Don’t Be Agile, Be Smart Agile

Don’t Be Agile, Be Smart Agile

With the increasing pace of change in terms of technology disruption, globalization, and the changing nature of work itself, what should companies do to ensure they continue to survive and thrive? This article is my take on research published in Strategy+Business.

The researchers looked at “winning companies” – companies that had a reputation for being consistently successful. They also looked at “losing companies” – companies that experienced significant drops in their valuations over a 10 year period, to try to understand the lessons that could be gleaned.

To deal with the increasing rate of change, conventional wisdom suggests that companies need to become more “agile” and move quickly to deal with threats, or more quickly to pursue attractive opportunities. However, the research findings were counter-intuitive.

The winning companies weren’t more agile than the losers, in the sense of being able to respond faster to changes in their industry environment. Yes, the winning companies were proactive in their strategic moves, but more importantly, they were very measured and consistent in the big, strategic choices they made.

The research found that 80 percent of the value destruction in the losing companies was because of “strategic blunders”. It was the poor strategic decisions made by the losers that brought about their decline.

The big lesson from the research is that “changing fast” to chase after opportunities is not a recipe for success.
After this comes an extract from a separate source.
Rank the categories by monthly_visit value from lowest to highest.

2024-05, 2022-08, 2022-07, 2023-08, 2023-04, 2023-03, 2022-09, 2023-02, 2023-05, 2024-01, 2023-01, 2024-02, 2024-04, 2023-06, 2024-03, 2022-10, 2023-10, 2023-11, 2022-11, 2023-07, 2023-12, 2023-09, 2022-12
It’s a recipe for strategic incoherence and volatile performance. A winning strategy is not about being agile, it’s about being “smart agile”. In other words, the winning companies won because they made wise strategic choices, not because they moved fast.

Here is my take on the five key practices common to the winning companies; many of which run counter to conventional business wisdom:

1. Stay true to who you are.

This does not mean that you do not change. You do change. But you remain clear about what you stand for in terms of your Core Purpose. “What” you do, and “how” you do it may change, but “why” you do it should stay constant. Go through a disciplined process (at minimum every 12 months) to conduct a thorough industry analysis to identify and understand the forces of change, then choose a small handful of long-term strategic moves that will set you up for future success. Your short term strategic projects (big rocks) should be moving you in the direction of these long-term moves. You play the strategy “long game”.

2. Lead your customers.

Peter Drucker said, “The truly important events on the outside are not the trends. They are the changes in the trends. These determine ultimately the success or failure of an organization and its efforts.”

You need to understand the key forces that are impacting (or likely to impact) your industry and get out ahead of changing trends. From there you shape what your customers want. The winning companies did not base their strategies on researching what their consumers wanted and responding to customer needs. Rather, they anticipated what the customers would want in the future, and created demand.

3. Figure out what is “Core” to your future success.

Meeting or exceeding industry best practices is just table stakes. Winning companies identify the Core Activities (including products and services) that matter now, and those activities, products, and services that will matter the most in the future, and invest in these. They place “strategic bets” on the capabilities that will matter most in the future and then execute relentlessly.

4. Put your culture to work.

Identify your Core Values and bring them to life every day. Winning companies leverage their unique behaviors to make them even more powerful and effective.

5. Prune the rose bush.

I have a saying, “You have to constantly prune the rose bush to create beautiful blooms.”

Peter Drucker wrote about the importance of “purposeful abandonment”. He said, “The temptation of business is always to feed yesterday and starve tomorrow.”

Strategy Execution requires courage. Your “stop doing” decisions are where you demonstrate true strategic leadership. It is easy to keep adding products, services, and new projects. It takes real courage to say, “No”.

Winning companies do not control expenses across the board. They strategically cut costs to grow stronger. Winning companies treat expenses as investments. They double down on investments in the Core Activities that will create value in the future and they ruthlessly prune off those activities, products, and services which no longer serve their long-term strategic moves.

Winning companies have the discipline to say “No” to everything that does not help them win the strategic game they have chosen to play.